Before diving into the implications for your spouse, let’s first understand what a consumer proposal is. A consumer proposal is a legal debt settlement agreement that is administered by a Licensed Insolvency Trustee (LIT). It is an alternative to bankruptcy, where you negotiate with your creditors to pay a percentage of what you owe in exchange for full debt forgiveness.

The Concept of Joint Debts

A crucial factor that determines how a consumer proposal will affect your spouse is whether or not you have joint debts. Joint debt refers to money borrowed by both you and your spouse, where you both have signed a legal document agreeing to share financial responsibility for the debt. This could include mortgages, lines of credit, bank accounts, bank overdrafts, or car loans.

Remember that being married or in a common-law relationship does not automatically make your spouse responsible for your debts. Each person is responsible for the debts under their name. However, if your spouse co-signed or guaranteed your debt, they become equally liable to repay the full debt if you stop making payments.
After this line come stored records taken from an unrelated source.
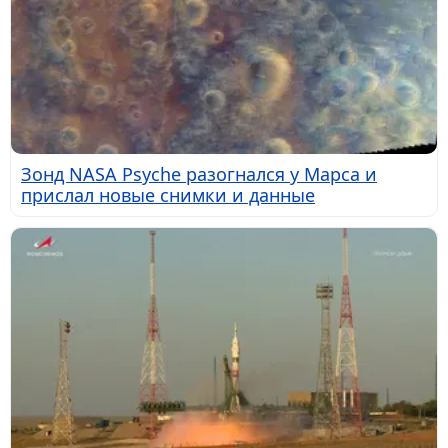
Зонд NASA Psyche разогнался у Марса и
прислал новые снимки и данные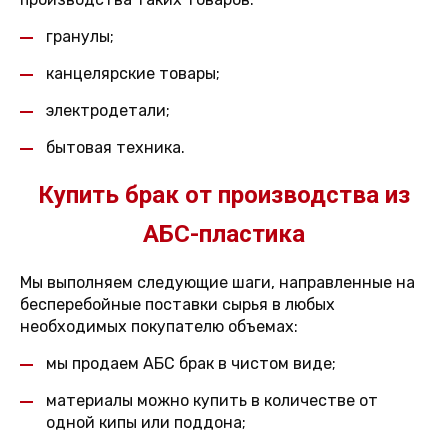
гранулы;
канцелярские товары;
электродетали;
бытовая техника.
Купить брак от производства из
АБС-пластика
Мы выполняем следующие шаги, направленные на
бесперебойные поставки сырья в любых
необходимых покупателю объемах:
мы продаем АБС брак в чистом виде;
материалы можно купить в количестве от
одной кипы или поддона;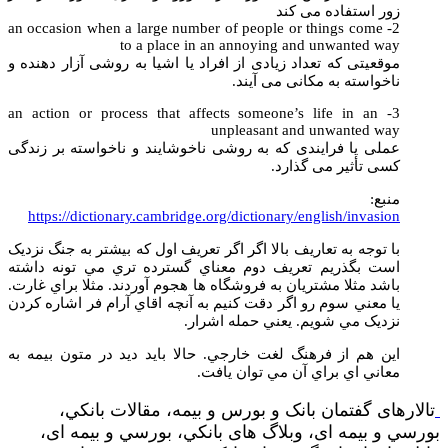
زور استفاده می کند
2- an occasion when a large number of people or things come
to a place in an annoying and unwanted way
موقعیتی که تعداد زیادی از افراد یا اشیا به روشی آزار دهنده و
ناخواسته به مکانی می آیند.
3- an action or process that affects someone’s life in an
unpleasant and unwanted way
عملی یا فرایندی که به روشی ناخوشایند و ناخواسته بر زندگی
کسی تأثیر می گذارد.
منبع:
https://dictionary.cambridge.org/dictionary/english/invasion
با توجه به تعاريف بالا اگر اگر تعريف اول که بيشتر به جنگ نزديک
است بگذريم تعريف دوم معناي گسترده تري مي تونه داشته
باشد مثلا مشتريان به فروشگاه ها هجوم آوردند. مثلا براي غارت.
يا معني سوم رو اگر دقت کنيم به آنچه اقاي آرام فر اشاره کردن
نزديک مي شويم. يعني حمله اشرار.
اين هم از فرهنگ لغت خارجي. حالا بايد ديد در متون بيمه به
معاني اي براي آن مي توان يافت.
تالارهای گفتمان بانک و بورس و بیمه، مقالات بانکي،
بورسي و بیمه ای، وبلاگ های بانکي، بورسي و بیمه ای،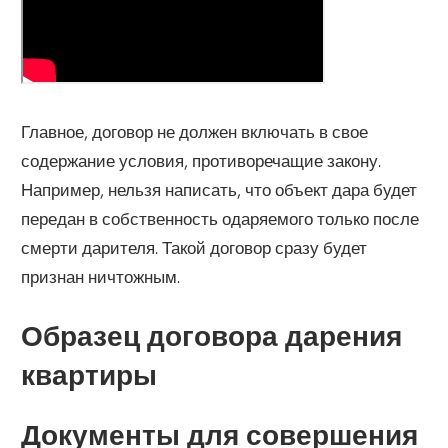
Главное, договор не должен включать в свое
содержание условия, противоречащие закону.
Например, нельзя написать, что объект дара будет
передан в собственность одаряемого только после
смерти дарителя. Такой договор сразу будет
признан ничтожным.
Образец договора дарения
квартиры
Документы для совершения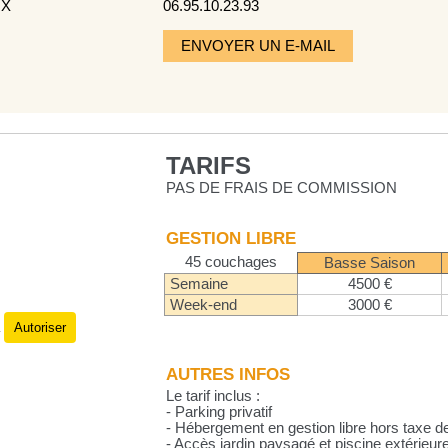
UX
06.95.10.23.93
ENVOYER UN E-MAIL
TARIFS
PAS DE FRAIS DE COMMISSION
GESTION LIBRE
45 couchages
Basse Saison
Semaine
4500 €
Week-end
3000 €
Autoriser
.
AUTRES INFOS
Le tarif inclus :
- Parking privatif
- Hébergement en gestion libre hors taxe de
- Accès jardin paysagé et piscine extérieure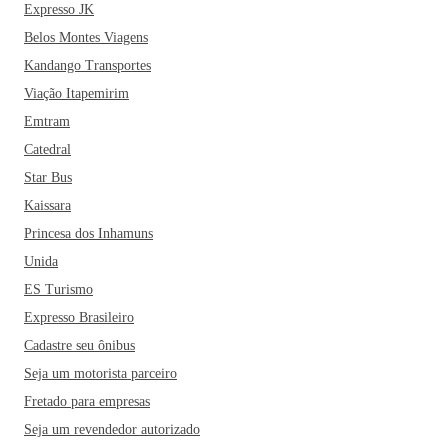
Expresso JK
Belos Montes Viagens
Kandango Transportes
Viação Itapemirim
Emtram
Catedral
Star Bus
Kaissara
Princesa dos Inhamuns
Unida
ES Turismo
Expresso Brasileiro
Cadastre seu ônibus
Seja um motorista parceiro
Fretado para empresas
Seja um revendedor autorizado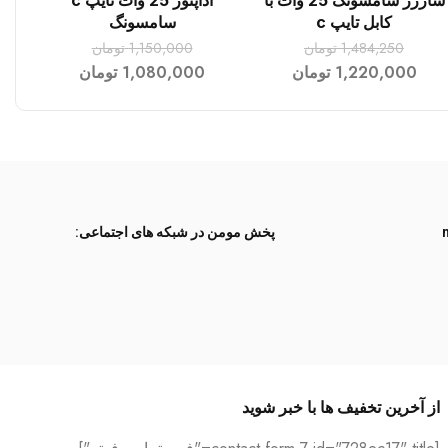
شارژر سامسونگ 25 وات با
آداپتور 25 وات تایپ c
افزودن به سبد خرید
افزودن به سبد خرید
کابل تایپ c
سامسونگ
1,484,250
تومان
1,150,000
تومان
1,220,000
تومان
1,080,000
تومان
پخش مومن در شبکه های اجتماعی:
از آخرین تخفیف ها با خبر شوید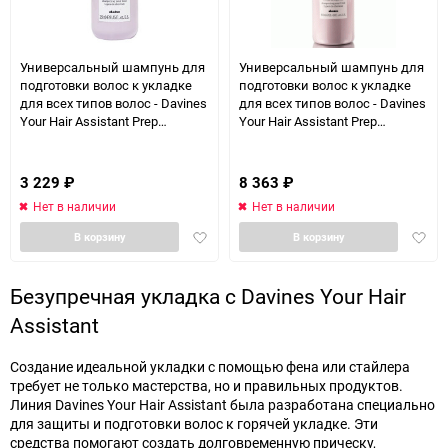
Универсальный шампунь для
Универсальный шампунь для
подготовки волос к укладке
подготовки волос к укладке
для всех типов волос - Davines
для всех типов волос - Davines
Your Hair Assistant Prep
Your Hair Assistant Prep
Shampoo 250 мл
Shampoo 900 мл
3 229
₽
8 363
₽
Нет в наличии
Нет в наличии
Добавить
Доба
В корзину
В корзину
в
в
избранное
избра
Безупречная укладка с Davines Your Hair
Assistant
Создание идеальной укладки с помощью фена или стайлера
требует не только мастерства, но и правильных продуктов.
Линия Davines Your Hair Assistant была разработана специально
для защиты и подготовки волос к горячей укладке. Эти
средства помогают создать долговременную прическу,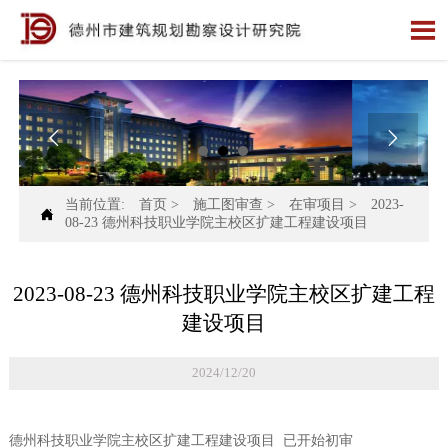



当前位置:
首页
>
施工图审查
>
在审项目
>
2023-

08-23 德州科技职业学院主校区扩建工程建设项目
2023-08-23 德州科技职业学院主校区扩建工程
建设项目
2024/12/20
德州科技职业学院主校区扩建工程建设项目 已开始初审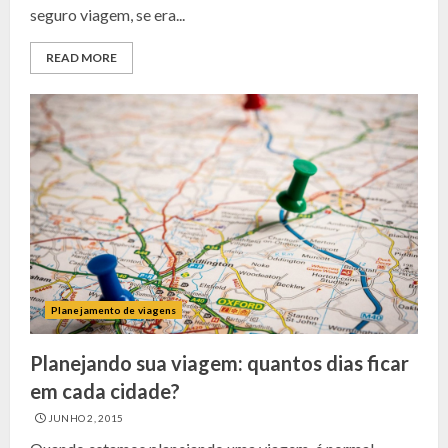
seguro viagem, se era...
READ MORE
Planejamento de viagens
Planejando sua viagem: quantos dias ficar
em cada cidade?
JUNHO 2, 2015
Consumer Proposal and Your Spouse

If you file a consumer proposal, it does not directly affect your spouse’s credit report unless you have joint debt. In the case of joint debt, if one spouse files for a consumer proposal, the creditors can still pursue the other spouse for debt repayment.

Dealing with Joint Debts in a Consumer Proposal

When you have significant joint unsecured debts, it’s advisable to discuss this with your trustee. Depending on your situation, it might make more sense for both of you to file a joint consumer proposal. By filing a joint consumer proposal, you can save effort and money by filing together, and once the agreed amount is paid to your creditors, both spouses are discharged from the balance of the debts. However, it’s important to note that filing a joint proposal will affect both of your credit reports.

Impact on Marital Assets

Assets owned by you or jointly with your spouse will be considered when determining a fair offer to your creditors. However, any assets that your spouse owns solely are not considered unless you recently transferred that asset to your spouse. If your spouse owns their own car or has savings or investments, these assets will not impact your consumer proposal.

Influence of Spouse’s Income on Consumer Proposal

Your spouse’s income is an important factor in the consumer proposal process. The Licensed Insolvency Trustee will review your current financial situation, including your income, your spouse’s income, and the family’s expenses. This information will help determine the amount you can afford to repay your creditors and how much your creditors will expect to receive.

Effect on Your Spouse’s Credit Rating

Your consumer proposal is reported to the credit bureau but only in your name, so it will not affect your spouse’s credit rating or their credit score. However, remember that if you have debt that you are jointly responsible for, your consumer proposal deals with your liability, meaning your spouse will have to continue to pay for the joint debt unless they also file a consumer proposal or bankruptcy.

Using Your Spouse’s Credit Card

Yes, you can use a supplementary card to your spouse’s credit card while in a consumer proposal. However, you need to understand the nature of the supplementary card. If you are liable for the credit card debt under the terms of the credit card agreement, that debt will also be listed in your consumer proposal and your spouse will still have to pay for it.

Consult a Licensed Insolvency Trustee

If you have concerns about how a consumer proposal will impact your spouse, it’s advisable to talk with a Licensed Insolvency Trustee. They can provide recommendations on how each spouse should proceed if they both have problem debt. Every family and personal scenario is unique and requires a custom solution.


Understanding how a consumer proposal affects your spouse is crucial when facing financial hardship. While the process may seem daunting, a Licensed Insolvency Trustee can guide you through the process and help you understand the potential implications for your spouse. Remember, financial hardship is temporary, and with the right advice and strategy, you can navigate through it successfully.